Hypertension affects approximately 30% of adults globally. While many individuals attempt to reduce their salt intake to lower their blood pressure, a more effective approach might involve incorporating these nutritious foods into their diet.
Hypertension affects around 30% of adults worldwide. While the common belief is that reducing salt intake can help lower blood pressure, recent research suggests that sugar may be the true culprit behind high blood pressure.
According to a meta-analysis of 12 trials published in The American Journal of Clinical Nutrition, a prolonged intake of sugar over two months or more could increase systolic blood pressure by an average of 6.9 mmHg and diastolic blood pressure by 5.6 mmHg.

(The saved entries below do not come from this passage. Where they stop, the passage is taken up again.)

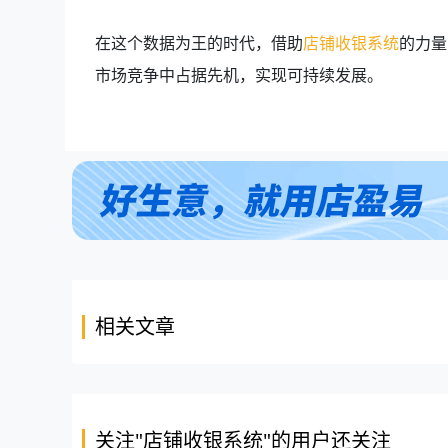
在这个数据为王的时代，借助
店铺收银系统
的力量
市场竞争中占据先机，实现可持续发展。
相关文章
关注"店铺收银系统"的用户还关注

One significant issue is the presence of fructose in soda beverages. Another analysis of six prospective cohort studies found that individuals who consumed the most sugar-sweetened beverages had a 12% higher risk of developing hypertension compared to those who consumed none. Furthermore, with each additional serving of sugared drinks, the risk increased by 8.2%.
Children are particularly vulnerable. In a study involving over 15,000 Iranian children and adolescents, those who consumed more than 90 ml (approximately one-third of a serving) per day had a 2.74-fold increase in the risk of hypertension.
Therefore, when it comes to managing blood pressure, the initial step should involve avoiding processed foods that are high in fructose.